Quoted passage
However, we found the following issues the provider needs to improve:

  • The service did not meet the requirements of the corporate clinical audit programme. During our inspection, we saw evidence that only two out of the 12 clinical audit areas had been completed.

  • There was no clear process in place for reviewing new clinical guidelines and applying changes to practice.

Caring

Updated 6 April 2017

We found that this service was providing caring services in accordance with the relevant regulations.

We found the following areas of good practice:

  • All the patients we spoke with told us the staff were helpful and approachable.

  • The service employed a practitioner who specialised in HIV and provided support to patients and families living with HIV.

  • Staff were aware patients may receive bad news during consultations and had plans in place to manage this for example some clinics had access to a counselling room and staff could extend appointment times.

  • Patients were treated with dignity and respect and involved in decisions about their care.

  • The patient satisfaction survey for November 2016 showed 100% of patients felt they had been treated with dignity and respect and felt the service was confidential.

Responsive

Updated 6 April 2017

We found that this service was providing responsive care in accordance with the relevant regulations.

We found the following areas of good practice:

  • The service worked with the local NHS level 3 sexual health service to provide an integrated level 2 and 3 sexual health service. Services were strategically placed to meet the needs of the local population and there was a single point of access telephone line in place.

  • The youth engagement team held events in a variety of locations and worked with different community groups to access hard to reach groups. For example, the service had recently started an Asian women’s group.

  • The service promoted equality and diversity and provided clinical and emotional support to people living in vulnerable circumstances. For example, people living with HIV in prison. The service also ran an early intervention programme to provide one to one support and education for vulnerable groups.

  • There was a fast track appointment system in place for vulnerable and high-risk patients who needed to be seen urgently. This included looked after children.

  • The service used pictorial information sheets to give information to patients with a learning disability.

Available data
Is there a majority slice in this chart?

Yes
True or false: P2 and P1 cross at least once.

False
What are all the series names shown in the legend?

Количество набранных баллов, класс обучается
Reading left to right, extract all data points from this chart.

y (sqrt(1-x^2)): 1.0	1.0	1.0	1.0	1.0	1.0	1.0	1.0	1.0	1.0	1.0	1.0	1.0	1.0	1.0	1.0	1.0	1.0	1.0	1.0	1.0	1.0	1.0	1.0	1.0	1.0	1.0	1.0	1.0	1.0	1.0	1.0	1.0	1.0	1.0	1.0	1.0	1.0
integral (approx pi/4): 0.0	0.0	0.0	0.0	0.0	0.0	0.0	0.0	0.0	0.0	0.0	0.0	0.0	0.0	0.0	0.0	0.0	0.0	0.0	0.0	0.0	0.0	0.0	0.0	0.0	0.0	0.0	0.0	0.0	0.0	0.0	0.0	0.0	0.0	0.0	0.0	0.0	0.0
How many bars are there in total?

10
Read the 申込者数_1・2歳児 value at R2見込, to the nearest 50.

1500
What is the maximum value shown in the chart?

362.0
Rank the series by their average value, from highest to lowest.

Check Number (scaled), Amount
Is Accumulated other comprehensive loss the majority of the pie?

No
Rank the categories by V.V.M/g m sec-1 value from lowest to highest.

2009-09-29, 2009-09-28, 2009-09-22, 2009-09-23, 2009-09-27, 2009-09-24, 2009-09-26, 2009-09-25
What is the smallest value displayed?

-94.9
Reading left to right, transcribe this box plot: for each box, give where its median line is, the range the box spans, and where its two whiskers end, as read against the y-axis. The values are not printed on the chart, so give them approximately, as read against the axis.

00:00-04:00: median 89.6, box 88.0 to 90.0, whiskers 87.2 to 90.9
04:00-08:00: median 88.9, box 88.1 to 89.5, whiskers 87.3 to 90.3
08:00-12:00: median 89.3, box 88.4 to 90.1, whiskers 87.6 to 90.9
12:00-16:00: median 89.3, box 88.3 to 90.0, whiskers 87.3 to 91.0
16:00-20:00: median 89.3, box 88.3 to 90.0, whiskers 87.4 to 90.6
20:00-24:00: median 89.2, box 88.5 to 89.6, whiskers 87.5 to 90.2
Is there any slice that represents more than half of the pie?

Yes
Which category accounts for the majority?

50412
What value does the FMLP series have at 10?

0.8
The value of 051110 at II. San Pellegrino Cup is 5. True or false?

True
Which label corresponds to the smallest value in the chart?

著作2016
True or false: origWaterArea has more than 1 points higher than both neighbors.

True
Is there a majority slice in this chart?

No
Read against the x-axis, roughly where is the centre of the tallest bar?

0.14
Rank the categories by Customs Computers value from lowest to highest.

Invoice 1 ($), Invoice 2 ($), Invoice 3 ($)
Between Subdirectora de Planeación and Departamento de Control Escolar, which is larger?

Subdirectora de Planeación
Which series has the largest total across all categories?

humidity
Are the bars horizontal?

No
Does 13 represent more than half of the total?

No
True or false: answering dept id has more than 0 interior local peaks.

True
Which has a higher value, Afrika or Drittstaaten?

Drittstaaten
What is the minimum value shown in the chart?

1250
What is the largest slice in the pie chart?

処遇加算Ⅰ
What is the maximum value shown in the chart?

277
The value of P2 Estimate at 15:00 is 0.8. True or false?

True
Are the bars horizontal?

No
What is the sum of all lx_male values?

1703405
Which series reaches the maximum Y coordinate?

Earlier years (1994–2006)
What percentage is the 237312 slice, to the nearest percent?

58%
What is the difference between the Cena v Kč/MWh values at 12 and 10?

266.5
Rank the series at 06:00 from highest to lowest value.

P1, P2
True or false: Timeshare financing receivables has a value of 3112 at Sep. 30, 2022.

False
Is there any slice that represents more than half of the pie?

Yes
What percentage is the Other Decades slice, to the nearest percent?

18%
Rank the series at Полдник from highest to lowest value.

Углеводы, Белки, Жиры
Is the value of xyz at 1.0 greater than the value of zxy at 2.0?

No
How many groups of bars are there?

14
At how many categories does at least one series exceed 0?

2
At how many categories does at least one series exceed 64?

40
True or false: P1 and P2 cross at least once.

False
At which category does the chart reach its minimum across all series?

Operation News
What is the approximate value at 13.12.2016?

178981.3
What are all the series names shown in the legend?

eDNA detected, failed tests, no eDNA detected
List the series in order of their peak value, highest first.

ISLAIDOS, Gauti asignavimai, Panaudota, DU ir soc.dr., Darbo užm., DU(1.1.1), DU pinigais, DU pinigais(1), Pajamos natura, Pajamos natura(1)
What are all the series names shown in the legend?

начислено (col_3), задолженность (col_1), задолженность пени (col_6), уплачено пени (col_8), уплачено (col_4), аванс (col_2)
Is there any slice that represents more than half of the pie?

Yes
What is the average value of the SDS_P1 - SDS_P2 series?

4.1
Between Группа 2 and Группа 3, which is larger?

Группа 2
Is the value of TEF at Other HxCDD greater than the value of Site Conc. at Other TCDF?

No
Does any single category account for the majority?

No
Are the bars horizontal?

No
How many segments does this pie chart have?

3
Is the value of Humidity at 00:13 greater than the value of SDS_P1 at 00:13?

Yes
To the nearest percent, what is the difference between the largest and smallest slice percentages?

Work instruction
Copy the inspection findings on the sexual health service in full, word for word.

Result
However, we found the following issues the provider needs to improve:

  • The service did not meet the requirements of the corporate clinical audit programme. During our inspection, we saw evidence that only two out of the 12 clinical audit areas had been completed.

  • There was no clear process in place for reviewing new clinical guidelines and applying changes to practice.

Caring

Updated 6 April 2017

We found that this service was providing caring services in accordance with the relevant regulations.

We found the following areas of good practice:

  • All the patients we spoke with told us the staff were helpful and approachable.

  • The service employed a practitioner who specialised in HIV and provided support to patients and families living with HIV.

  • Staff were aware patients may receive bad news during consultations and had plans in place to manage this for example some clinics had access to a counselling room and staff could extend appointment times.

  • Patients were treated with dignity and respect and involved in decisions about their care.

  • The patient satisfaction survey for November 2016 showed 100% of patients felt they had been treated with dignity and respect and felt the service was confidential.

Responsive

Updated 6 April 2017

We found that this service was providing responsive care in accordance with the relevant regulations.

We found the following areas of good practice:

  • The service worked with the local NHS level 3 sexual health service to provide an integrated level 2 and 3 sexual health service. Services were strategically placed to meet the needs of the local population and there was a single point of access telephone line in place.

  • The youth engagement team held events in a variety of locations and worked with different community groups to access hard to reach groups. For example, the service had recently started an Asian women’s group.

  • The service promoted equality and diversity and provided clinical and emotional support to people living in vulnerable circumstances. For example, people living with HIV in prison. The service also ran an early intervention programme to provide one to one support and education for vulnerable groups.

  • There was a fast track appointment system in place for vulnerable and high-risk patients who needed to be seen urgently. This included looked after children.

  • The service used pictorial information sheets to give information to patients with a learning disability.